* _DOCUMENT TEXT_:

"""

Tuesday, 16 June 2015

Jazz in Trinidad and Tobago: An Improvised existence in the Islands

I was recently asked to present a paper at a panel on "History, Difference, and Resistance in Post-Colonial Musics" at the 40th Annual Conference of the Caribbean Studies Association in New Orleans, LA, May 25-29, 2015.


The native music of Trinidad and Tobago was first recorded on disc in 1912, some five years before jazz music was recorded. Over the next century, the fusion of ideas and the invasion of influences have morphed that local music into various genres like soca, but those musicians who steadfastly maintained that improvised music was the domain of the Americas have created a new sub-genre of calypso jazz that thrives tenuously in the economic space on the island and within the diaspora. This time line of the development and dispersion of the music catalogs its growth, its commercial appeal beyond the border and its true significance within the economic and cultural space of the Caribbean. 

Keywords: calypso, kaiso, jazz, Caribbean, Trinidad and Tobago, jazz fusion, steelpan, calypso jazz, kaisojazz

Creative Commons Licence
Jazz in Trinidad and Tobago: An Improvised Existence in the Islands by Nigel A. Campbell is licensed under a Creative Commons Attribution-NoDerivatives 4.0 International License.
Based on a work at https://www.academia.edu/12835158/Jazz_in_Trinidad_and_Tobago_An_Improvised_existence_in_the_Islands.

Friday, 1 May 2015

Caribbean Beat Reviews – May/June 2015ª

Parallel Overtones Garvin Blake

Brooklyn-based steel pannist Garvin Blake at long last follows up his 1999 debut album Belle Eau Road Blues with his new paean to pan jazz music, Parallel Overtones. The album is described as exploring “the synergy between pan, calypso, and jazz,” which it does with sure-handed skill. Balancing a repertoire between jazz standards and calypsos, Blake stealthily makes the case for renewed efforts of Caribbean pannists to record new music for the instrument. Vincentian keyboard stalwart Frankie McIntosh shares co-production along with songwriting and arrangement credits, making this album a showcase for the art of the Caribbean piano, with a sense of swing found only in hot latitudes. Kaiso-jazz classic “Fancy Sailor” sashays along at the steady chip of a slow lavway, while “Body and Soul” waltzes effortlessly to ably feature Blake’s quintet of players as soloists. The steelpan jazz oeuvre, while notably small, is emboldened by the addition of this well-produced album.

"""

* _RECORD SET_:
"""

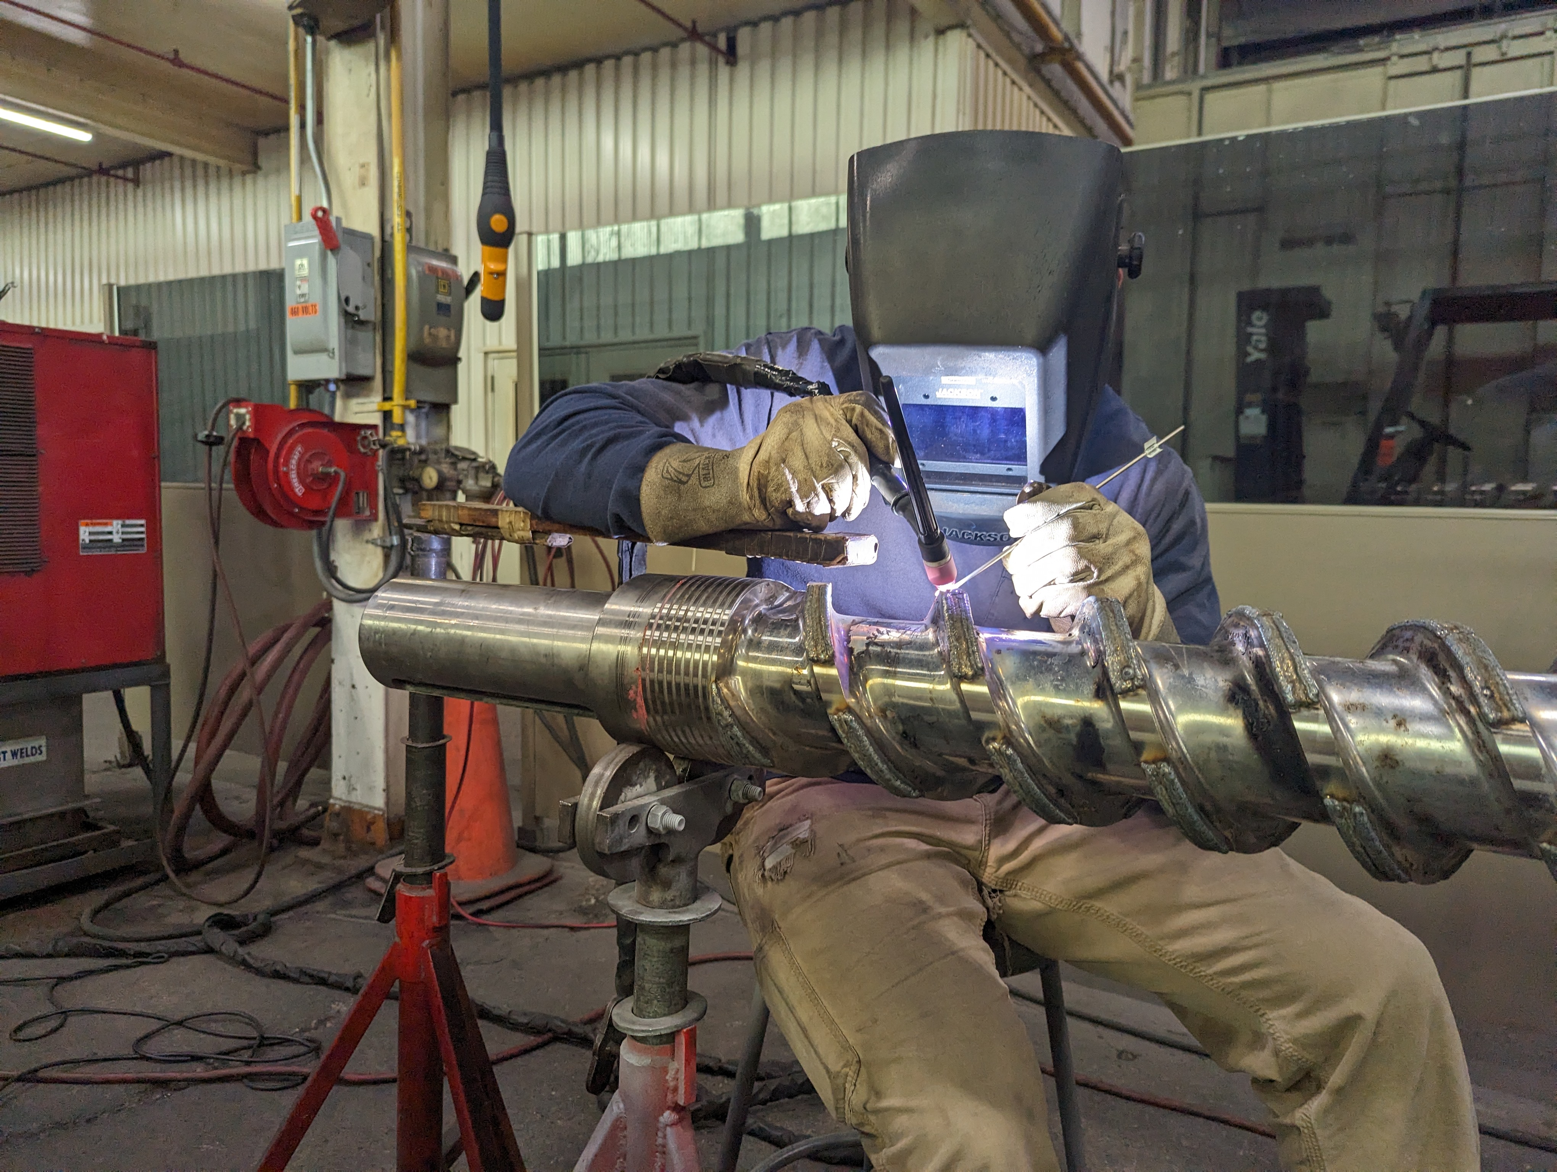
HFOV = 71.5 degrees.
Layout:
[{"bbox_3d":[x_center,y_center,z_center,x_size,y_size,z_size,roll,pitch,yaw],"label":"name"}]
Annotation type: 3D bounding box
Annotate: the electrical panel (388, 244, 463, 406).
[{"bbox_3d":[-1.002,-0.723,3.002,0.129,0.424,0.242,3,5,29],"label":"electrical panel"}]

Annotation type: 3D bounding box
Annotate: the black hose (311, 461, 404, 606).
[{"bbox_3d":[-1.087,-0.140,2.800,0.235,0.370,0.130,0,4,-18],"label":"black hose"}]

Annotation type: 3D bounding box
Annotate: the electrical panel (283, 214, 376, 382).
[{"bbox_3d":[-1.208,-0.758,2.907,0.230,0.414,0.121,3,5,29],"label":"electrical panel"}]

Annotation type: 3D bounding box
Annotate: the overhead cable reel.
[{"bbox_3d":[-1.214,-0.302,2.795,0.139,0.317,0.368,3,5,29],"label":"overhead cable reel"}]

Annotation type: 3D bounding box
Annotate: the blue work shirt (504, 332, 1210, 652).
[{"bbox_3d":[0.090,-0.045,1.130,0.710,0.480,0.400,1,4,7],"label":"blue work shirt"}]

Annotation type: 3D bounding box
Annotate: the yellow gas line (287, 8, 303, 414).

"""

* _EXERCISES_:
[A] Answer these from the jazz text:
(i) In what year was the native music of Trinidad and Tobago first recorded on disc?
(ii) In what city was the 40th Annual Conference of the Caribbean Studies Association held?
(iii) What was the title of Garvin Blake's 1999 debut album?
[B] Carry on the jazz text from the point where it stops.
The records have nothing to do with the jazz text.

* _TASK-BY-TASK OUTPUTS_:
[A]
(i) 1912
(ii) New Orleans, LA
(iii) Belle Eau Road Blues

[B]
buy-amazon  itunes-buy

  1. More Caribbean Playlist reviews appear in the May/June 2015 issue of Caribbean Beat magazine.

© 2015, Nigel A. Campbell. All Rights Reserved.

Sunday, 5 April 2015

"Jazz" is the new after-Carnival music option in Trinidad and Tobago

Jazz options in T&T
Trinidad and Tobago's music operates within a seasonal cycle that would intrigue music lovers or music business observers outside these islands. Christmas has it's music, obviously, as does Carnival, and those limits must not be breached out of tradition, or plainly, because the public's appetite is prescribed by habits not easily broken, despite some soca creep. The recent Carnival gives way to what is a wasteland for all other musics in this island to battle for the appreciation of the consumer and the fancy of the music programmer. Jazz, or more specifically jazz in the Caribbean, including pan jazz, seems to have the commercial and aesthetic appeal of a wide cross-section of the community.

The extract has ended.